If you want a GUI without web tech and don't care the language, use a GUI toolkit for your preferred language.
Learning a GUI toolkit is hard. Learning a language is hard. Learning both at the same time is even harder than the sum.
Tauri provides native system plugins cross platform, that's what I want, paired with the fact it doesn't bundle Chromium, apps are lightweight and fast.
You can use Tauri with Iced too, it doesn't require web tech, the strong point of Tauri is the native system modules.
I thought about using native tools only but I'm planning on supporting Linux and Windows at the same time, so that's the appealing for me.
I don't know what kind of a GUI you're building, but there are simpler options than Tauri out there. Slint comes to mind.
The GUI isn't important to be honest, just anything that doesn't look too outdated. I'm more interested on cross-platform native plugins, so I don't need to write all by hand.
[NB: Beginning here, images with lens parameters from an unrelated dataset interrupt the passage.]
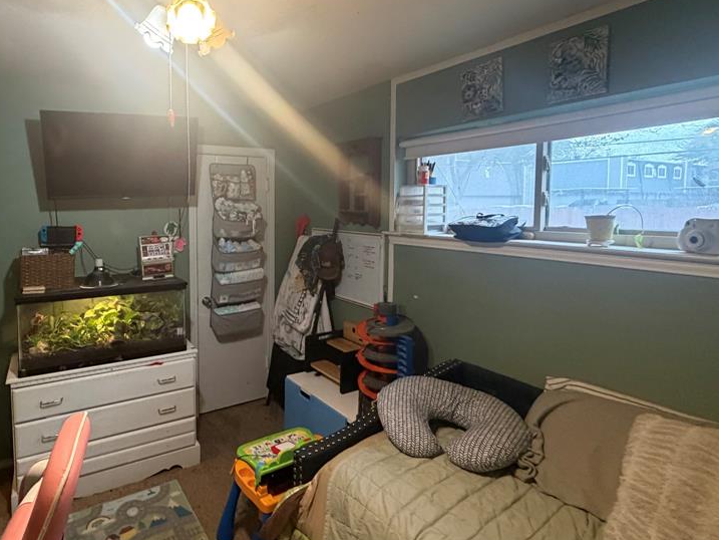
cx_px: 247
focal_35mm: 20
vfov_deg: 65.6
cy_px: 229
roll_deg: +1.0
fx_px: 415
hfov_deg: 79.4
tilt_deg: -4.1
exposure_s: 1/60
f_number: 2.2
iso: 500
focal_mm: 2.22
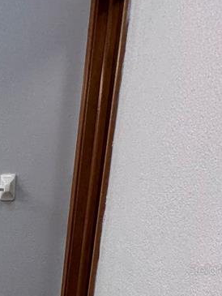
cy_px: 269
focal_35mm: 46
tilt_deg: -12.8
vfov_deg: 38.3
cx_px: -119
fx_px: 393
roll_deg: +0.1
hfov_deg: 24.1
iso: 50
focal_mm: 2.22
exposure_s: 1/120
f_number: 2.2
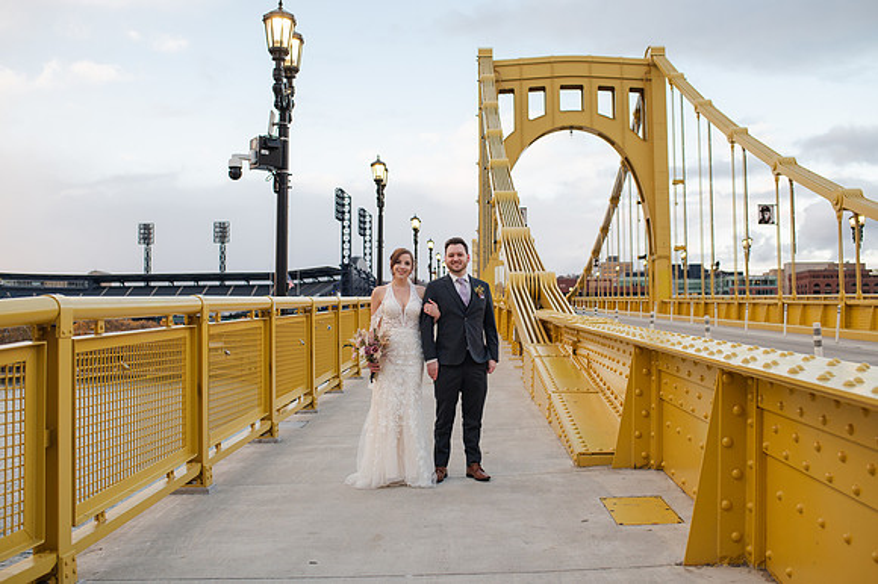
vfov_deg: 36.8
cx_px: 439
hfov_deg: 53.2
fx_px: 877
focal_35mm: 36
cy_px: 296
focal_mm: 35
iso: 400
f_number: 3.5
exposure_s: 1/400
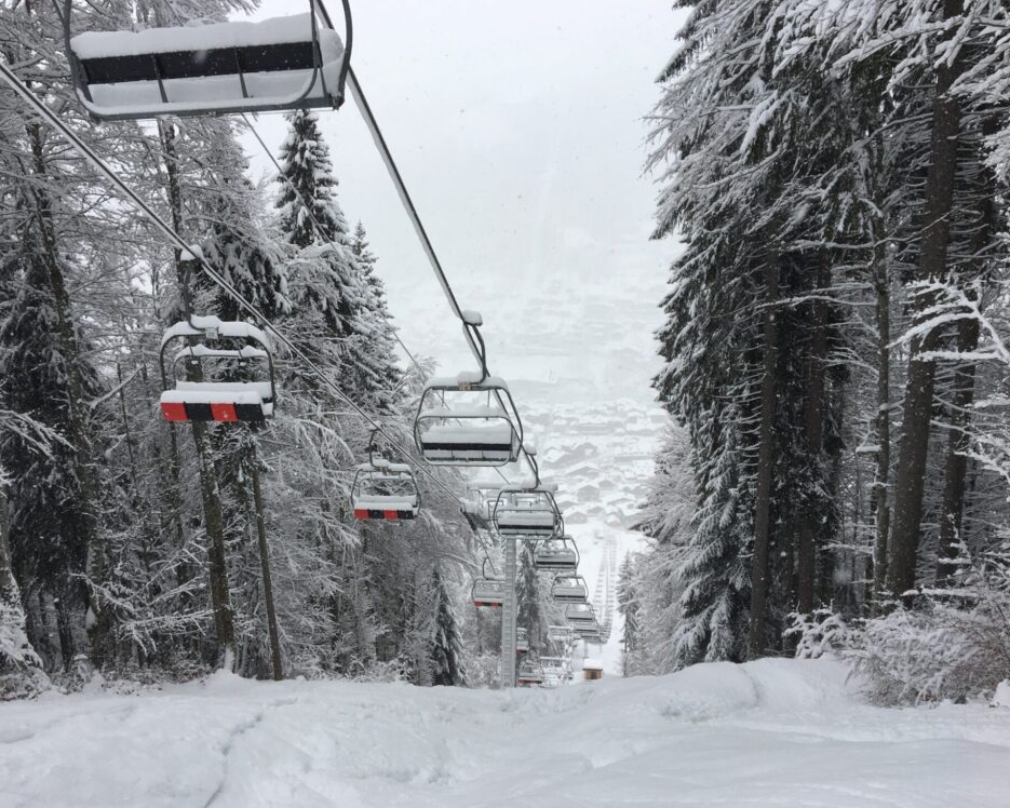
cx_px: 466
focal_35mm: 31
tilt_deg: -15.0
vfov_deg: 47.1
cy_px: 412
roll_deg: +2.6
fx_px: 927
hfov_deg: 57.1
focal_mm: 4.15
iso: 25
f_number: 2.2
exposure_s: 1/292
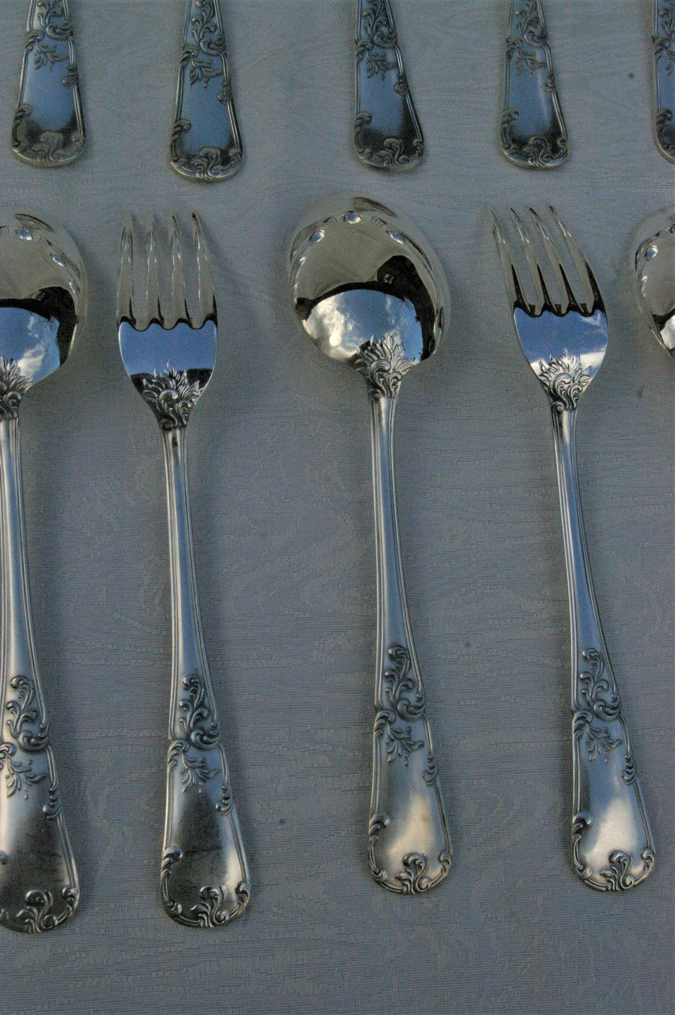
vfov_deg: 49.6
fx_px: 1099
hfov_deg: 34.1
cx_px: 338
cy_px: 508
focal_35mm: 39
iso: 1600
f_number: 13
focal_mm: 26
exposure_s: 1/1000
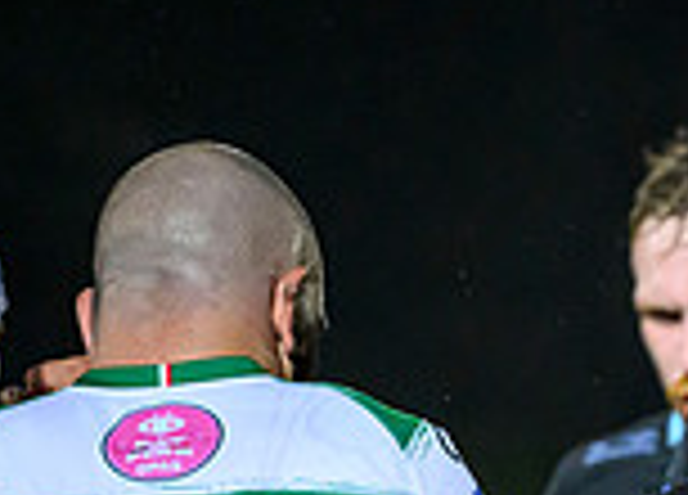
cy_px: 770
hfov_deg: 1.2
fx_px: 33761
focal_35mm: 1724
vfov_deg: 0.8
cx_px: 1311
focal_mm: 400
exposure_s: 1/1250
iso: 6400
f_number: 3.2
Slint seems to be less libre than Tauri, there are pricing on their website, even tho I understand it's free, still, I prefer to keep it away from strongly backed by individual company, especially if I don't know it well.
"plugins" is not a feature. What plugin specifically do you need? Most probably you can accomplish whatever you need with a library and iced. Plugin is just a fancy word for library.
Plugin are a feature when it provides cross platform abstraction for Windows, Linux, Mac, Android and iOS.
Doing it natively means I need to make a few thousands of extra ifs and maintain all different ifs for each platform, while Tauri provides it out of the box. Such as notifications, filesystem access, file opener, auto start, window management and etc...
There are plenty of cross-platform libraries in rust. In fact, most of them are. Since Rust is cross-platform at its core.